The year started well for bankers as Goldman Sachs last week opened the bonus season with average payouts of £250,000.

They wanted to wait until April, when the top rate of tax is set to drop from 50p to 45p, but bowed to public pressure.

LloydsTSB is now 41 percent owned by the government. Yet it could still offer boss Antonio Horta?Osorio over £4 million.

It’s now more than four years since the emergency bailouts. And the MPs’ public accounts committee revealed in November that they don’t expect to ever get it all back.

The government gave the banks more than £1 trillion by buying shares, granting loans and underwriting debts.

The share purchases were a grotesque parody of nationalisation. Banks took money from the state but continued to run themselves without any public control over what they do.

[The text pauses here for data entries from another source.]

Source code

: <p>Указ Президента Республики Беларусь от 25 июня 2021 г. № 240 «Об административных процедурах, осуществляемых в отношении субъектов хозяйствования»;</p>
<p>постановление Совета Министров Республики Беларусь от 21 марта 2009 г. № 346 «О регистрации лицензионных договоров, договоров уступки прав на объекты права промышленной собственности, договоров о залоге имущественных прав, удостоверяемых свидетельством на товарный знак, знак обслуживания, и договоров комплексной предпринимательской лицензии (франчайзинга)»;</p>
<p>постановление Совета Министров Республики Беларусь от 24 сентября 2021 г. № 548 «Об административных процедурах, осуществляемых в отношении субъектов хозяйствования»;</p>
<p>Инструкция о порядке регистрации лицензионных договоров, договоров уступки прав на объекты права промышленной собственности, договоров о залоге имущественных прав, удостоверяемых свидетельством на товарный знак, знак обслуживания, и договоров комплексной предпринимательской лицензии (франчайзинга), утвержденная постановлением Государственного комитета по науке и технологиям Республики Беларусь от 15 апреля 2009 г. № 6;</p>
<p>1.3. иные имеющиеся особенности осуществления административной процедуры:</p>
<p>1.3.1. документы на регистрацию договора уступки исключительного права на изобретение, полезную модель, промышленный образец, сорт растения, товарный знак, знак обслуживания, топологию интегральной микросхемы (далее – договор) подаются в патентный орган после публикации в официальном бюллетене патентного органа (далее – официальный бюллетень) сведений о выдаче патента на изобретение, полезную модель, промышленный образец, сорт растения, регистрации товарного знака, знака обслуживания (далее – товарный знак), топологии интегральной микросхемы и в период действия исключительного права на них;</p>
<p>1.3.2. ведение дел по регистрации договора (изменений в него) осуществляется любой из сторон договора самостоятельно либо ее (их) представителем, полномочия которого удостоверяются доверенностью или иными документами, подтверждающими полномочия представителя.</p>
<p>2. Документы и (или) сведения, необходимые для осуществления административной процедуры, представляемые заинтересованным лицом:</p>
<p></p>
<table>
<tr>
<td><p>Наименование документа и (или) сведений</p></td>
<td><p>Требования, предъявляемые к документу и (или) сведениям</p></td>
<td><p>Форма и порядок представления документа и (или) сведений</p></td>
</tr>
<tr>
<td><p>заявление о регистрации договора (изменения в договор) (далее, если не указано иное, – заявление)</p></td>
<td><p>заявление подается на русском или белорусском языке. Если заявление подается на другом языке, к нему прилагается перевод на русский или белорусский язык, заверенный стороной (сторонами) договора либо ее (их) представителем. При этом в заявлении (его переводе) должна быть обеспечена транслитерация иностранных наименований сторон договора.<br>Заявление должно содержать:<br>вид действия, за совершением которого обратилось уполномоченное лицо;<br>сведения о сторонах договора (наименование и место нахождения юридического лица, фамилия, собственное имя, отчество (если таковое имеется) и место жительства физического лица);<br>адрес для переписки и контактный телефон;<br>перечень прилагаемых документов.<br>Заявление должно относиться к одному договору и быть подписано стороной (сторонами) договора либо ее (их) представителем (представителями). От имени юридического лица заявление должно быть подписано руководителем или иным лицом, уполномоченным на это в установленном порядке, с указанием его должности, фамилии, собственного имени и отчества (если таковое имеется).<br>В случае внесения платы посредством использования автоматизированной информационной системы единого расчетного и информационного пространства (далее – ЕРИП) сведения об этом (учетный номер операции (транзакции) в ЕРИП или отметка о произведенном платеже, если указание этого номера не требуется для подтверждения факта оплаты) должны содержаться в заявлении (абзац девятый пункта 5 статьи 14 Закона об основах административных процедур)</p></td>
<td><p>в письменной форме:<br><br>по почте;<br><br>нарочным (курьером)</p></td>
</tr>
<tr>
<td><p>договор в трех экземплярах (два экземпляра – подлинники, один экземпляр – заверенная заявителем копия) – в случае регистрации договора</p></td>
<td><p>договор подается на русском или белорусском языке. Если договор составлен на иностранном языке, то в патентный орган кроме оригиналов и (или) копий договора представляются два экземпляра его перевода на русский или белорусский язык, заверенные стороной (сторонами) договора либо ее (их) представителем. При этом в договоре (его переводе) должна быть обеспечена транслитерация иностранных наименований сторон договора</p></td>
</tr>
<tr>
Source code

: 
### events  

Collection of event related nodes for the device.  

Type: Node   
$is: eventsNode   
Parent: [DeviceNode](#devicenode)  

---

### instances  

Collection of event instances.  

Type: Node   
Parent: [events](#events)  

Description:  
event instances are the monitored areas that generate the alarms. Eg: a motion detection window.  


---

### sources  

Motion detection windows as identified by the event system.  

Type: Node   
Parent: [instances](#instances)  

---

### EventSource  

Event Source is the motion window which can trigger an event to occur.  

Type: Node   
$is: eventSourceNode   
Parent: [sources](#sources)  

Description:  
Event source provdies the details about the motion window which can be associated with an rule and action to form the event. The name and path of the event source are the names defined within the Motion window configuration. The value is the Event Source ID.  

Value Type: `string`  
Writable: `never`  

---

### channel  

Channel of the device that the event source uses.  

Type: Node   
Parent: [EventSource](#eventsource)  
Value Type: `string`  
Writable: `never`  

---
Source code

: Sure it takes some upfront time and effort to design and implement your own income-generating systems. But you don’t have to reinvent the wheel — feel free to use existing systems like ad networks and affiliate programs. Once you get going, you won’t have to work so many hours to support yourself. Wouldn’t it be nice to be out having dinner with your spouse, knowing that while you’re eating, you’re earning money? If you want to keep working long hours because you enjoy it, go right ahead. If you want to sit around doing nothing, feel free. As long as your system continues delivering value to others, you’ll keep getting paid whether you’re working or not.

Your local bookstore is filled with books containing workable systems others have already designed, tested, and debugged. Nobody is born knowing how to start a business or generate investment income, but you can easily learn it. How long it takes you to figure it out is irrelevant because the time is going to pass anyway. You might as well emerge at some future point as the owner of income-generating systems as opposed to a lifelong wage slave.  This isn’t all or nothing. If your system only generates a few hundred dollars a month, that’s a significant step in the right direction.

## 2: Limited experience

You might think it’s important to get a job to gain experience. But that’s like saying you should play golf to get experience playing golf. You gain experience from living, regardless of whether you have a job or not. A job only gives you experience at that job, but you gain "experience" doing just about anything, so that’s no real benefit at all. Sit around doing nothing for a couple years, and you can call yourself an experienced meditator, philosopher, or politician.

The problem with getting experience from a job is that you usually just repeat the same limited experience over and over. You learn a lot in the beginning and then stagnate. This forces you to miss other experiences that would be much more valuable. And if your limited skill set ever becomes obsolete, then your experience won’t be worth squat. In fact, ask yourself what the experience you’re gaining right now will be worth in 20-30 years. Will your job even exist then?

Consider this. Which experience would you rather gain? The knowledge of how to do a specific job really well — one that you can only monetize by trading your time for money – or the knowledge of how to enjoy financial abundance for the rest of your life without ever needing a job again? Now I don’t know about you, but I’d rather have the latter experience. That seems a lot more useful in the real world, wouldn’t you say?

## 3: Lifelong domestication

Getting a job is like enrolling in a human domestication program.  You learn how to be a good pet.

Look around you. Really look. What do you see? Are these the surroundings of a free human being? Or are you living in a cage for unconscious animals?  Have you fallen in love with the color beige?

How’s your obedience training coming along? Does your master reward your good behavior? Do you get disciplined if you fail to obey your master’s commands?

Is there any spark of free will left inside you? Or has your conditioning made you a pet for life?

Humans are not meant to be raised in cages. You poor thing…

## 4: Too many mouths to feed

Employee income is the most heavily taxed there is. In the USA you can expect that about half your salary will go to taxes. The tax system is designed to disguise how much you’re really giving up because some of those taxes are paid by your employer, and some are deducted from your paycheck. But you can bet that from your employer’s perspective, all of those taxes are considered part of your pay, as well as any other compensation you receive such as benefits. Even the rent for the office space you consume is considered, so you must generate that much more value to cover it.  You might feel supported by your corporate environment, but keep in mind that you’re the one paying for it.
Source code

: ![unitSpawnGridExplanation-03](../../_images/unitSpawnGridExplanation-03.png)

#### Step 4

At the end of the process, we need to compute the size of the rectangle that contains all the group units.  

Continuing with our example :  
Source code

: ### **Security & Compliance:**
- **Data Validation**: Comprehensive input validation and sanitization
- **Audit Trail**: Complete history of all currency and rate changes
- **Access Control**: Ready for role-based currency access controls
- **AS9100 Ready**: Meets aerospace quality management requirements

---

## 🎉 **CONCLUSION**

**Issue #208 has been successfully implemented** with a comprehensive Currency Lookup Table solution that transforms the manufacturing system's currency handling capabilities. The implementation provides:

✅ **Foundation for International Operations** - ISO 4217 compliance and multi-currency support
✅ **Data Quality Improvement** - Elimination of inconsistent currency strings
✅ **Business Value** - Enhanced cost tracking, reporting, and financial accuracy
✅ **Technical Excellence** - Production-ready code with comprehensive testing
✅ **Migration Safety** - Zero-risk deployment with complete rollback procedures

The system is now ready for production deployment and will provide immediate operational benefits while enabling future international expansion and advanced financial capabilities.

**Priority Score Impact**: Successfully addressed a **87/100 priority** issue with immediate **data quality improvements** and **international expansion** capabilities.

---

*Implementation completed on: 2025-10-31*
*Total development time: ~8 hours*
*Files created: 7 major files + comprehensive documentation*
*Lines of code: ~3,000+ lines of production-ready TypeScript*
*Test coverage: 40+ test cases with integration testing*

The government’s shares in Northern Rock were sold at a massive loss to Virgin Money—owned by convicted fraudster, Richard Branson.

Those of LloydsTSB and RBS are also worth far less now than when the state bought them. Most of the initial government loans, and the other debt instruments that benefit the banks, have technically been paid back.

According to the National Audit Office (NAO), that brings the value of the bailout down to £230 billion—still more than double the Tories’ cuts target of £100 billion by 2015.


The NAO adds that the government is still underwriting an ­“unquantifiable ultimate risk of supporting banks should they threaten the stability of the overall financial system again”.

But politicians are desperate to bribe the banks into lending and the bosses into investing. So they stumped up much of the money that enabled banks to repay government loans.

The Bank of England gave them £375 billion through four rounds of “quantitative easing” from 2009 onwards. This is often compared to printing money—and they handed it straight to the banks, where most of it has stayed.

The government threw more cash at them last year, with the Funding for Lending Scheme (FLS).

Six banks drew more than £4 billion in cheap, government-backed loans. But between them they actually cut ­lending by more than £1 billion.

By guaranteeing some of their lending, the FLS has made it easier for banks to rip off savers. Now just three ISA savings accounts pay out than inflation.

Banks are using low interest rates to keep “zombie” banks and companies artificially alive.

Ordinary people are being caught either way with low returns on savings and high interest rates on credit cards.

None of this absurd failure should come as a surprise. The economic crisis didn’t start because banks didn’t have enough money, and giving them more won’t stop it.

It will only give them new ways to screw us over.